About the only thing Perry has done wrong was the throat-slash gesture he made after a tackle for loss in the first quarter against the Lions. It resulted in an unsportsmanlike-conduct penalty and a $12,154 fine. He described it as an “emotional play.”
“I don’t really know what I was doing out there,” Perry said. “It’s something you learn from, and just get down the road and you just don’t make mistakes like that again. But that’s about it. I made a mistake. I own it.”
It was a critical year for Perry, whose fifth-year option on his rookie contract was declined and he instead returned to Green Bay on a one-year, $5 million contract.
Those who have followed Perry’s career closely may still hold their breath that he can stay healthy. But not him. He has done nothing but look forward. And 3.5 sacks in three games may be a solid start. But it's just a start to him.
“Every week, I want to up the bar,” Perry said.

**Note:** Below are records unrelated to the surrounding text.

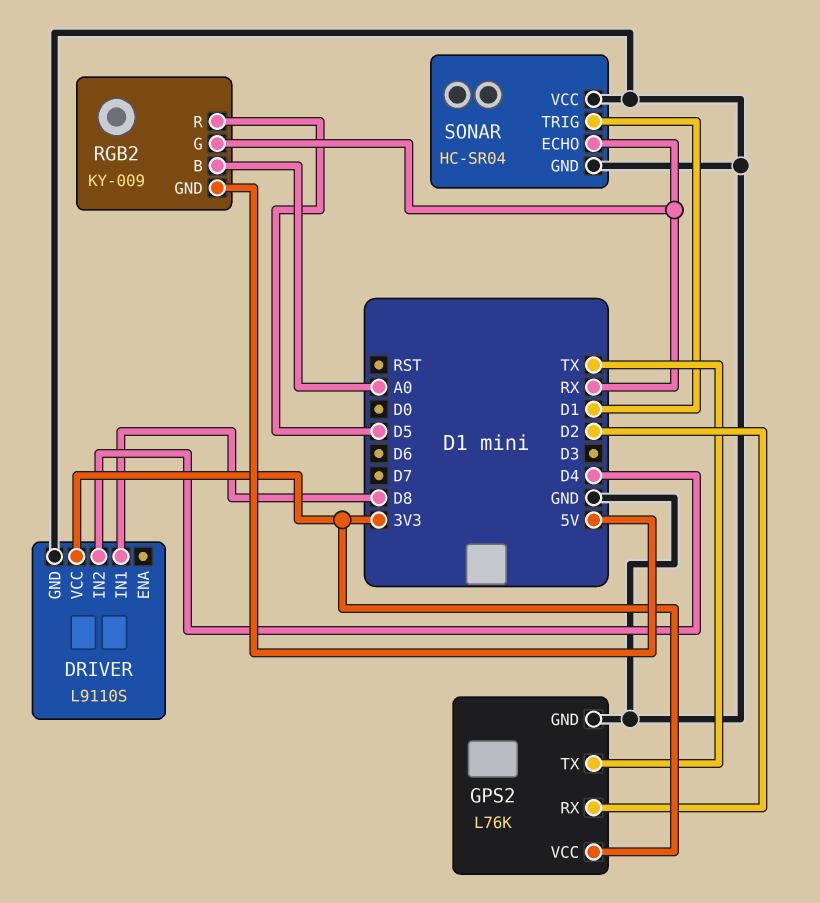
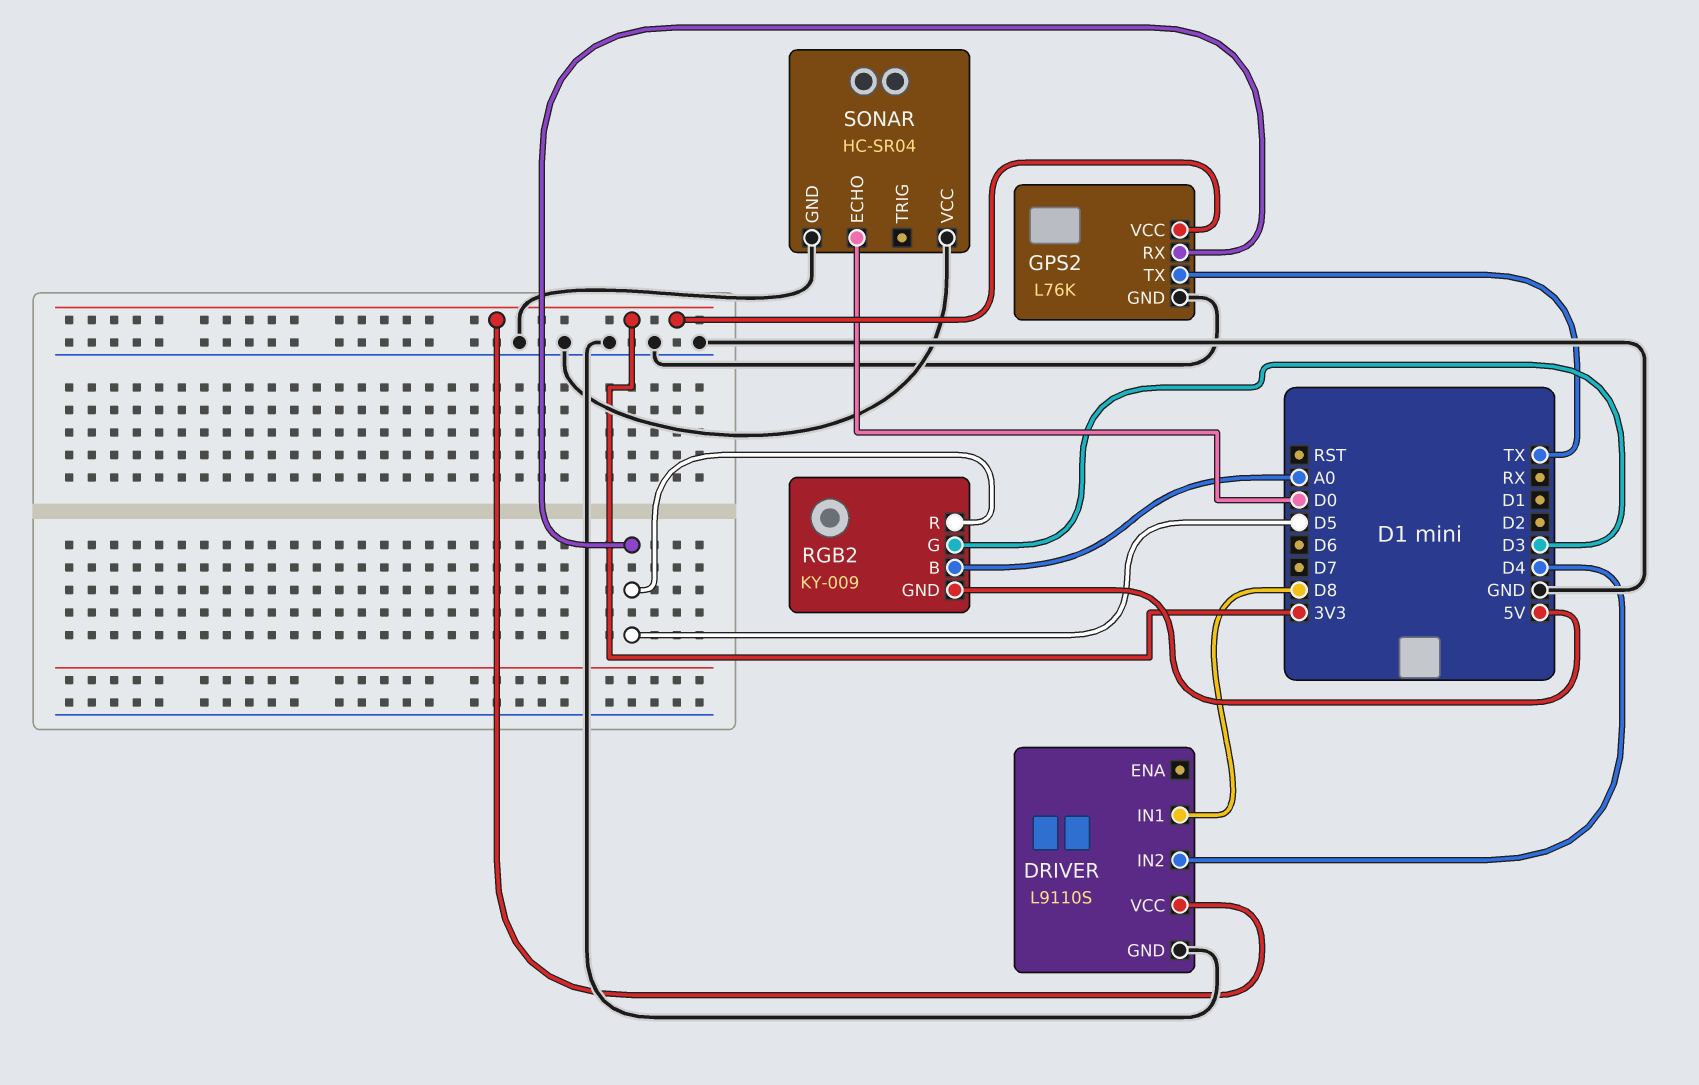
GPS2 pin RX: D2 -> D5
RGB2 pin G: RX -> D3
SONAR pin ECHO: RX -> D0
SONAR pin TRIG: D1 -> none

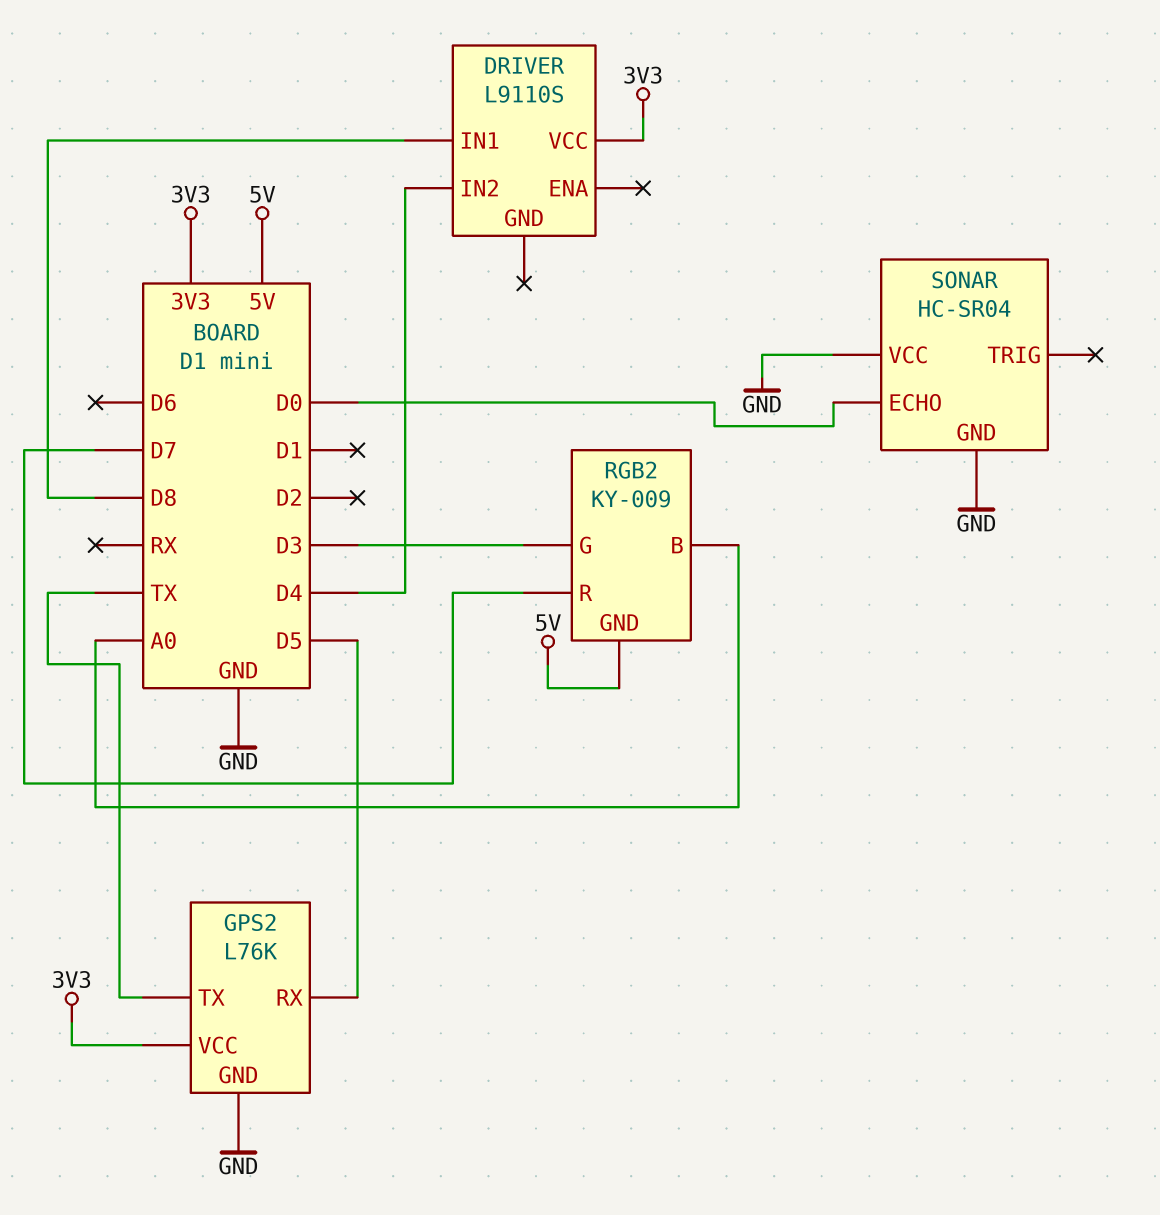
DRIVER pin GND: GND -> none
RGB2 pin R: D5 -> D7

Said Daniels: “I always said, if Nick stays healthy, he’s going to kick some tail. You can see it. He finally looks comfortable out there. I’m excited for him, I’m happy for him and I’m looking forward to seeing him continue to grow, him being a close friend of mine. I just love seeing his progress. Nick’s got pride. You can see the work he’s putting in. I’ve said this before, he’s put a lot of work into his body and staying healthy, and you’re seeing the results of it.”